Una lunga valle si stendeva entro un anello di colline che la proteggevano dalla nebbia e dai venti. Disseminata di querce, era coperta di verde pastura e formicolava di cervi. Al cospetto di tanta bellezza il caporale si sentì commosso…
“Madre di Dio!” mormorò. “Questi sono i verdi pascoli del Cielo ai quali il Signore ci conduce”.

Solo adesso, dopo averlo letto, mi chiedo come ho potuto ignorarlo fino ad ora visto che di Steinbeck ho letto quasi tutto.
Nel 1776, un militare spagnolo, alla ricerca di alcuni indiani convertiti, fuggiti da una missione in California, s’imbatte in una valle rigogliosa talmente bella da fargli affermare :”Questi sono i pascoli del cielo ai quali il Signore ci conduce“.
Una terra fertile, libera e selvaggia.
Il militare decide di stabilirvisi e come lui altre persone, ognuna di queste ha la propria storia e qualcosa da cui fuggire o cercare.
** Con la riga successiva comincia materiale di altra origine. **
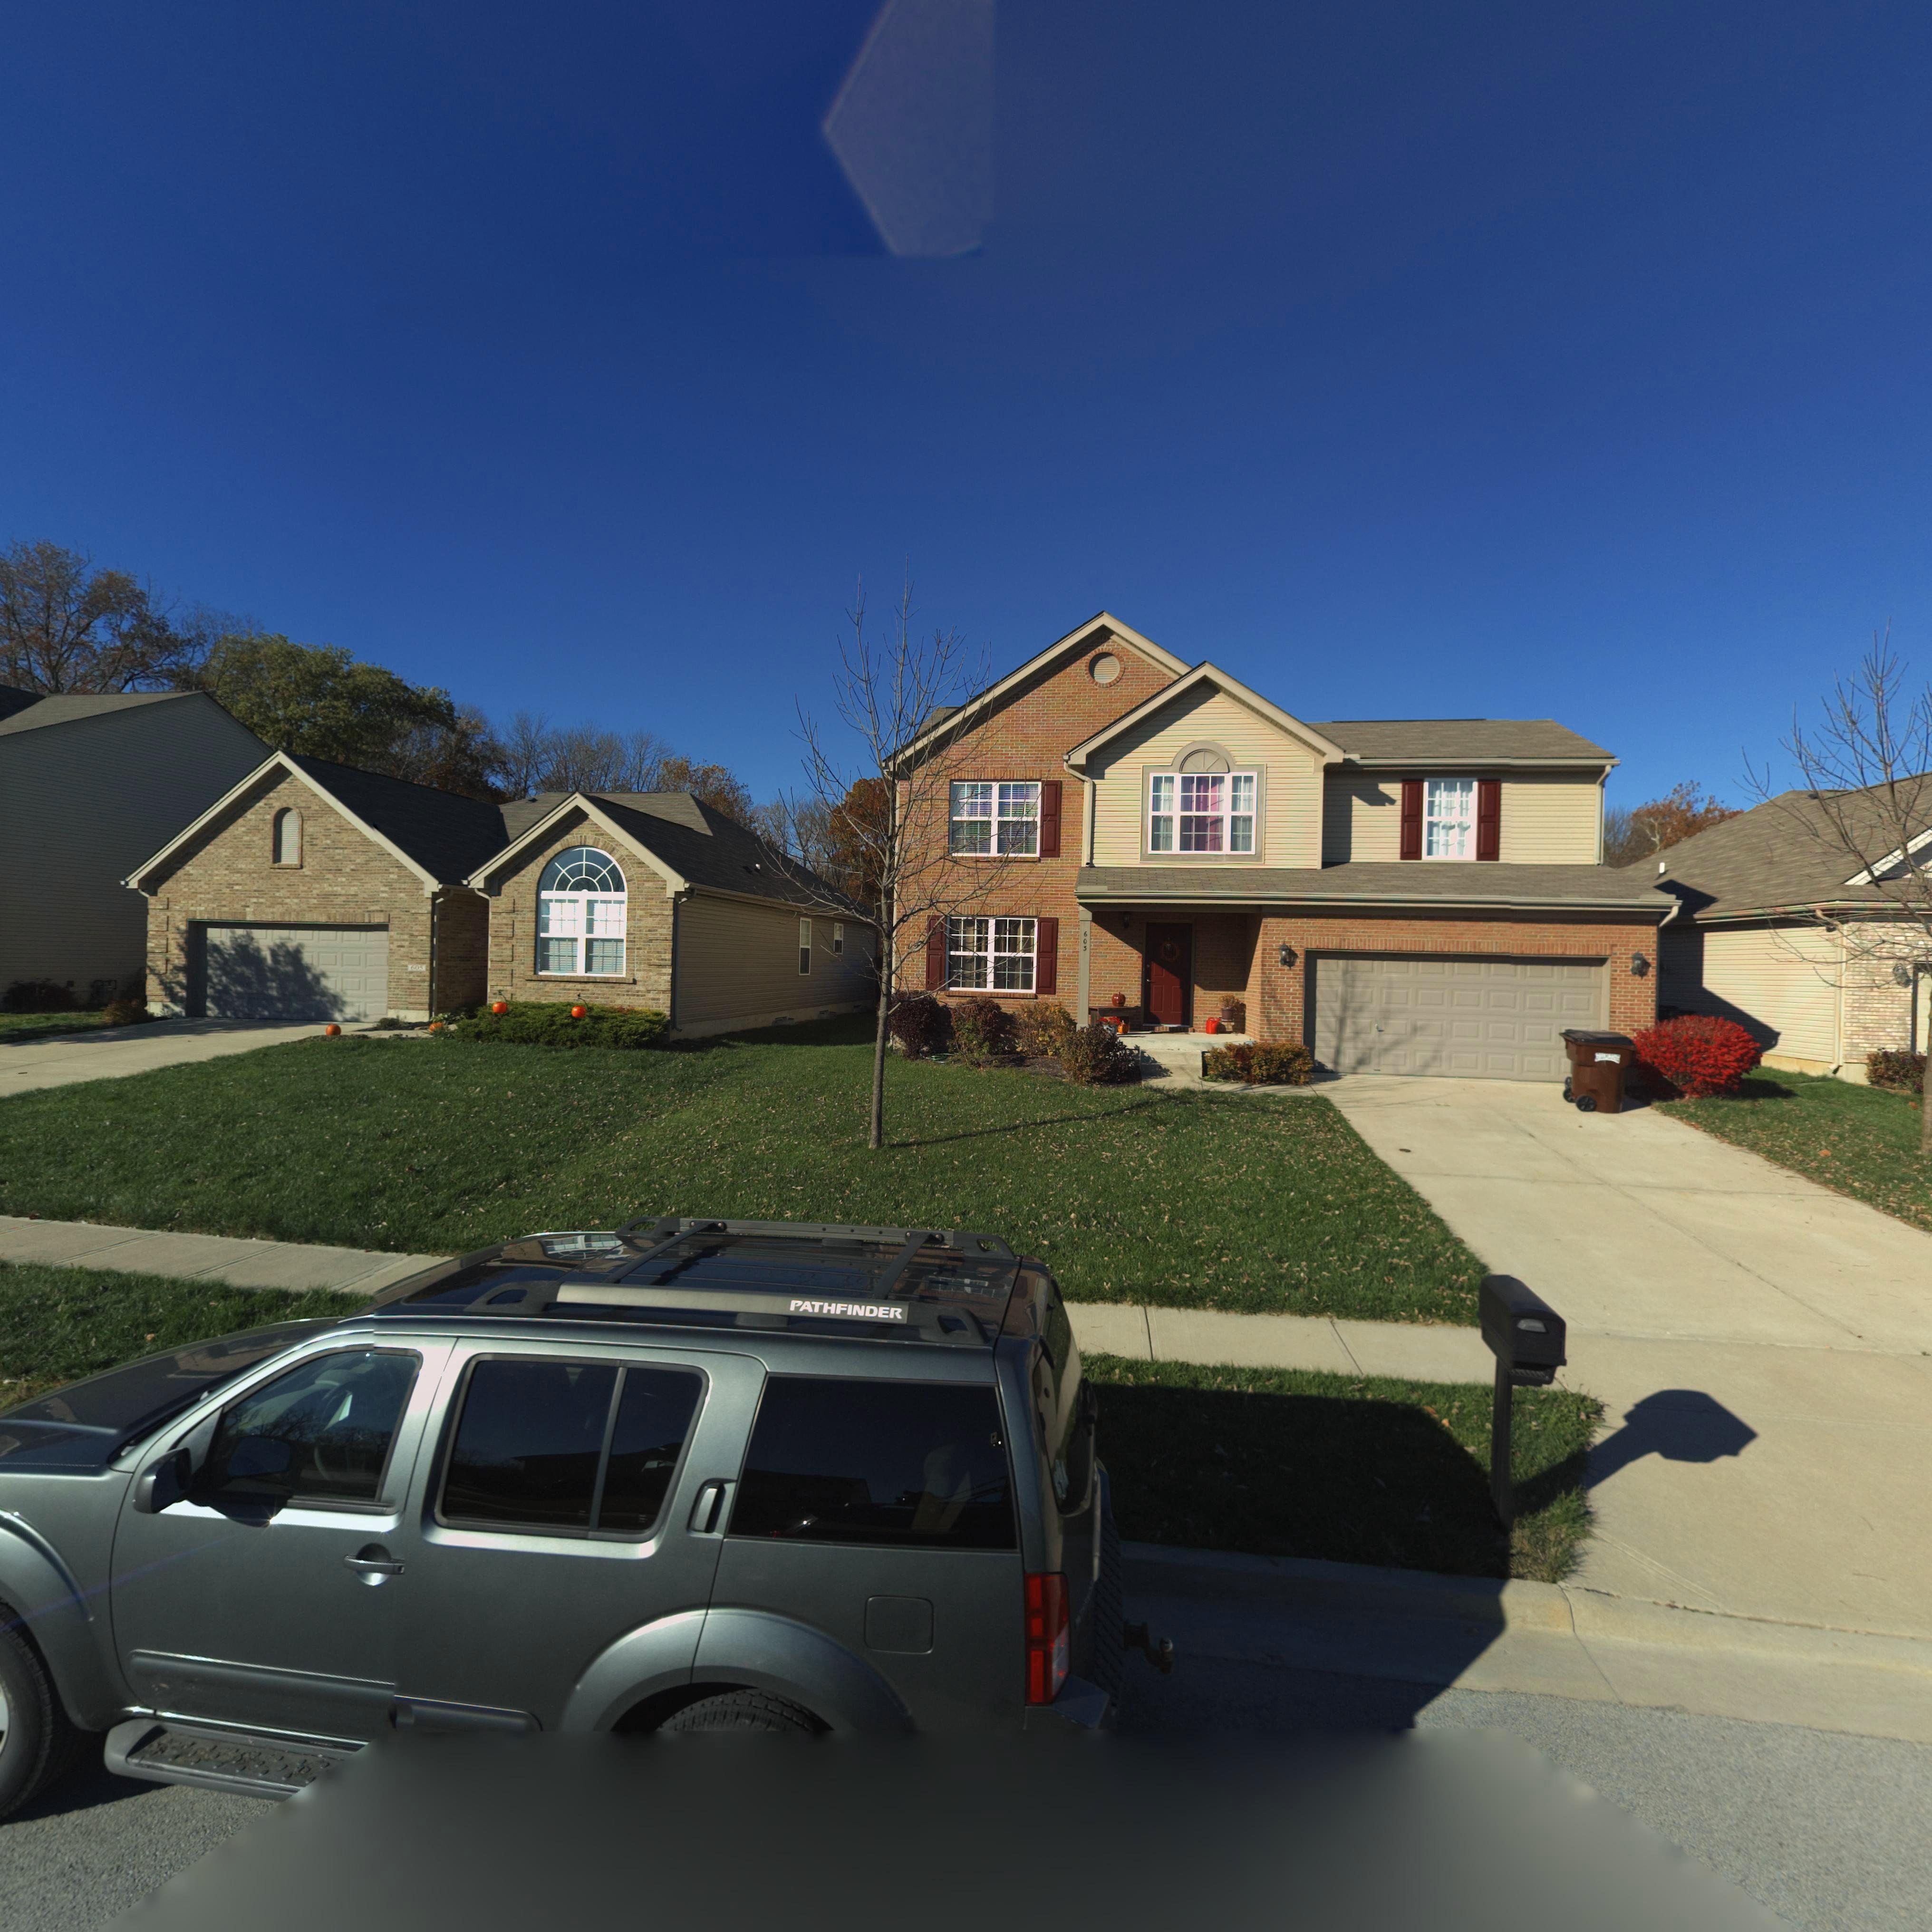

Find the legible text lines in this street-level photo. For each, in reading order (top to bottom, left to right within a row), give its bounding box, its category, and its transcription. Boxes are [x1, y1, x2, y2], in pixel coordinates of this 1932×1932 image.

[1082, 930, 1088, 951] StreetNumber: 603
[410, 965, 424, 971] StreetNumber: 605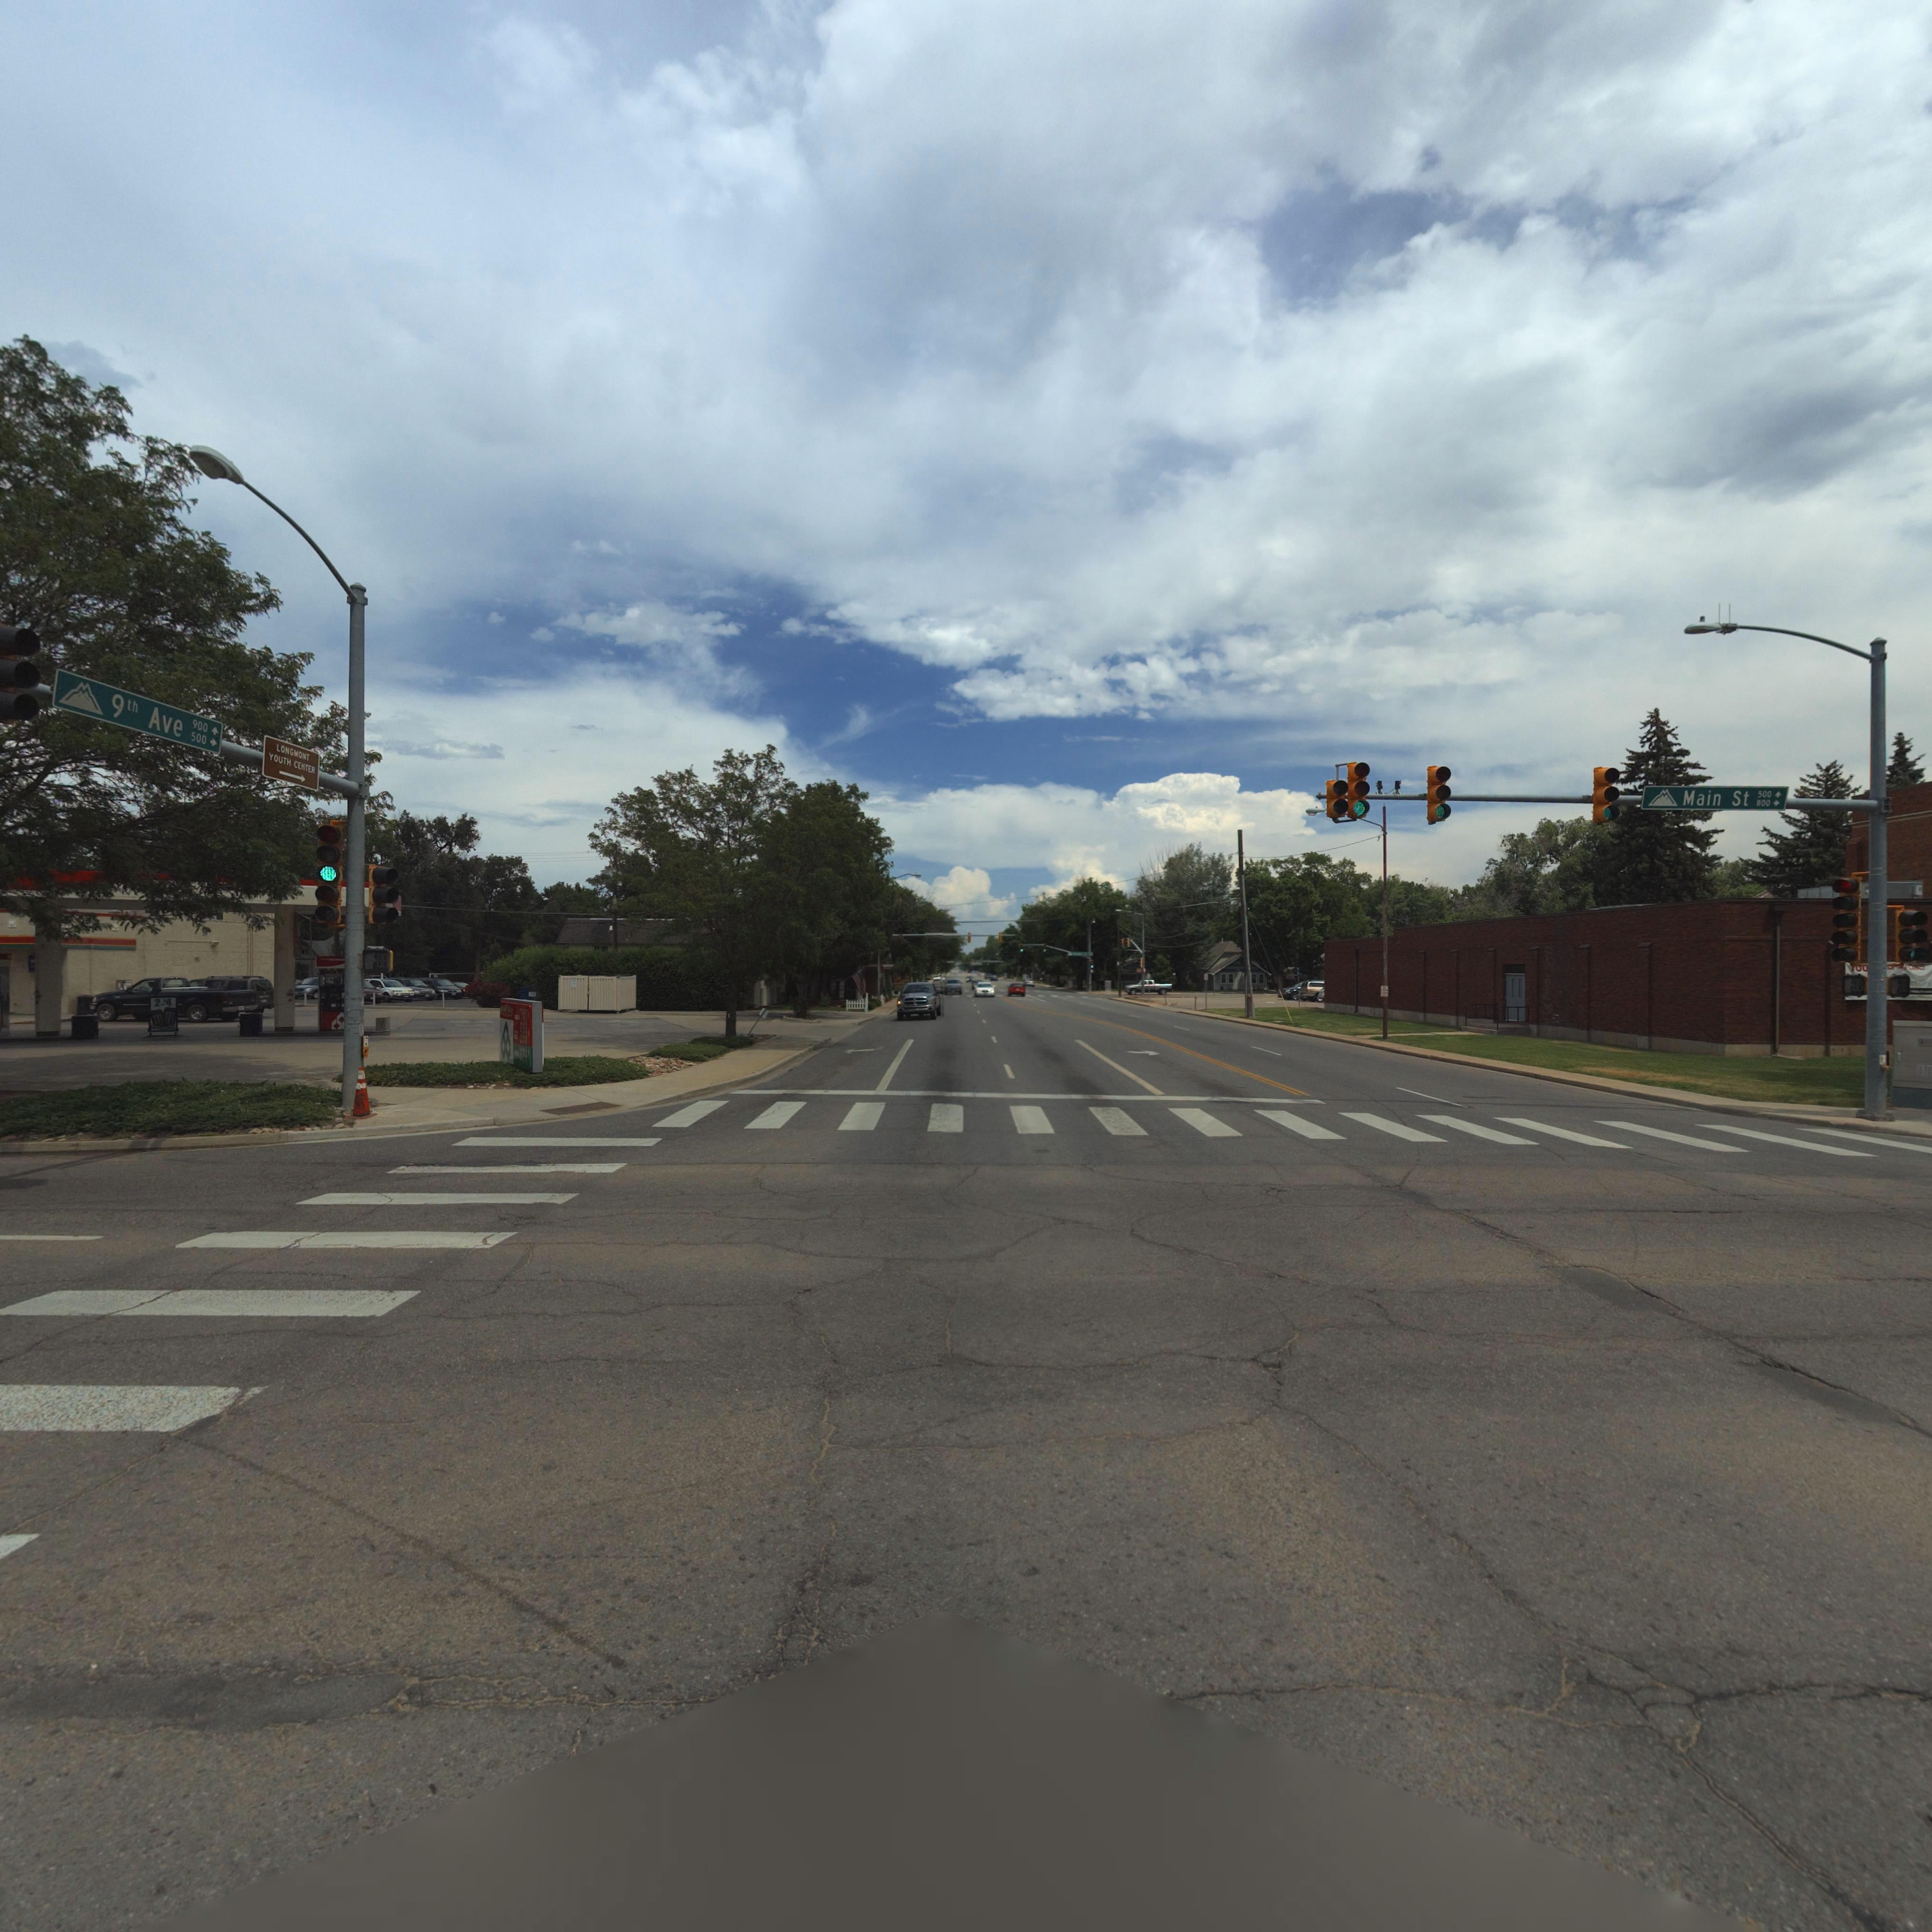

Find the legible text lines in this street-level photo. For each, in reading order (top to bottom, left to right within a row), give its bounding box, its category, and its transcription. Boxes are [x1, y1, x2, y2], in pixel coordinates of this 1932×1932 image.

[110, 693, 184, 738] StreetName: 9th Ave
[193, 719, 208, 733] StreetNumberRange: 900
[191, 731, 217, 747] StreetNumberRange: 500 ->
[1682, 790, 1750, 806] StreetName: Main St
[1757, 790, 1772, 797] StreetNumberRange: 500
[1756, 799, 1779, 806] StreetNumberRange: 800 ->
Quasi sempre storie dure, di pionieri o di chi cerca un posto migliore in cui vivere o di chi fugge da una vita insoddisfacente. Ma anche qui il male si insinua e si diffonde.
Steinbeck fa da cantastorie per questa gente piena di illusioni e di speranze e non importa se il risultato non è quello che avevano sperato, ma almeno per un po’, tutti ci avevano creduto. E’ il racconto dell’umanità marginale, una realtà dura, piena di dolore ma talvolta capace di sorprendere con improvvisi guizzi di speranza.
Questo libro, fra i primi che ha scritto, mi è sembrato un apripista di tanti romanzi che poi seguiranno, sia suoi che di altri.
Un piccolo capolavoro tradotto da Elio Vittorini.